Russian politician (born 1968)

Andrey Alexeyevich Khapochkin (Андрей Алексеевич Хапочкин; born 7 October 1968) is a Russian politician serving as a senator from Sakhalin Oblast since 6 October 2022.

==Biography==

Andrey Khapochkin was born on 29 August 1958 in Irkutsk Oblast. In 1992, he graduated from the Kharkiv National University of Radioelectronics. From 1986 to 1987, he served in the Soviet Army. In 1996, he became the author of the weekly regional program "Sports News". Later Khapochkin worked as an editor, correspondent, and TV host. From 2002 to 2006, he headed the youth policy department of the administration of the Sakhalin region. From 2006 to 2022, he was the deputy of the Sakhalin Oblast Duma of the 5th, 6th, and 7th convocations. On 6 October 2022, he became the senator from the Sakhalin Oblast Duma.

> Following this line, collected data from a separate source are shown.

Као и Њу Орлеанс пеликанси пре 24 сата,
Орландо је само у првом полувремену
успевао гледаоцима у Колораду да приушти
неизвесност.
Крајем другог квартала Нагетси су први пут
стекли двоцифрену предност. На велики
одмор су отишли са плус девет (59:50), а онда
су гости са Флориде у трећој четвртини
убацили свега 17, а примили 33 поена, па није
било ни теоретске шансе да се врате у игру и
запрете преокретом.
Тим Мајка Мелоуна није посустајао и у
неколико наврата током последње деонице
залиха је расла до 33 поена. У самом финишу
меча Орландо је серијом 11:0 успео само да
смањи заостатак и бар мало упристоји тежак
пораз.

Since Khapochkin was appointed senator only in October 2022, he has not yet been included, as other senators, in the list of personal sanctions introduced by the European Union, the United Kingdom, the USA, Canada, Switzerland, Australia, Ukraine, New Zealand, for ratifying the decisions of the "Treaty of Friendship, Cooperation and Mutual Assistance between the Russian Federation and the Donetsk People's Republic and between the Russian Federation and the Luhansk People's Republic" and providing political and economic support for Russia's annexation of Ukrainian territories.